苏若雪抽回手,从怀里摸出块蓝布包裹的东西。
打开时,顾承砚看见自己常戴的玳瑁眼镜静静躺着,镜腿内侧还刻着"承砚若雪"四个字——是他们成婚前夜,他在当铺花三块大洋请师傅刻的。"码头上风大,别冻着。"她低头替他系围巾,发顶的茉莉发簪蹭过他下巴,"南京那边的汇票动向,我让阿福盯着汇丰的账本。
沈仲明在东京的联络人名单......"
"若雪。

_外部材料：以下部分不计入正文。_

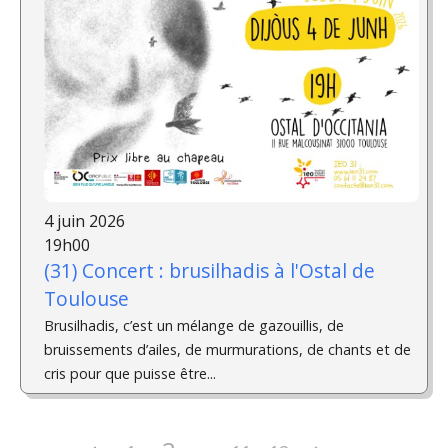
4 juin 2026
19h00
(31) Concert : brusilhadis à l'Ostal de
Toulouse
Brusilhadis, c’est un mélange de gazouillis, de
bruissements d’ailes, de murmurations, de chants et de
cris pour que puisse être...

"顾承砚托起她的脸,看她眼尾那点没擦净的墨痕——像朵开在月光里的梅。"等我回来,"他拇指抹过她唇畔,"我们去看黄浦江的日出,这次不带纸船,带真的汽艇。"
仓库外传来搬运工的号子声,苏若雪突然踮脚吻了他的唇角。
她的茉莉香混着煤油灯的烟,在他鼻尖萦绕:"记得你说的,要做能载动整个上海滩的船。"
顾承砚转身时,西装内袋的怀表撞着肋骨。
那是苏若雪今早塞进来的,表盘背面刻着"平安"二字,此刻正贴着他心脏跳动的频率。
"大和丸"的汽笛在午夜两点响起时,顾承砚正站在甲板上,看沈仲明的跟班往船舱搬第三十只樟木箱。
他摸出怀表对时间,表盖"咔嗒"打开的瞬间,沈仲明的声音从身后传来:"顾老板倒是好兴致,大半夜看海?"
月光在沈仲明油亮的分头下泛着冷光,他手里拎着瓶威士忌,瓶颈还凝着水珠。
顾承砚接过他递来的酒杯,酒液在杯里晃出琥珀色的光:"沈先生不也没睡?
听说您要去东京谈大生意,在下正愁没机会攀附。"
沈仲明眯起眼,酒杯在指尖转了半圈。
顾承砚看见他喉结动了动——这是他紧张时的习惯,三年前在商会争丝绸配额,沈仲明也是这样,最后被顾承砚用一张南洋订单逼得退了步。"顾老板不是向来以'实业救国'自居?"沈仲明的目光扫过顾承砚腕间的百达翡丽表——那是今早苏若雪从当铺赎回来的,原主留下的最后一件贵重物。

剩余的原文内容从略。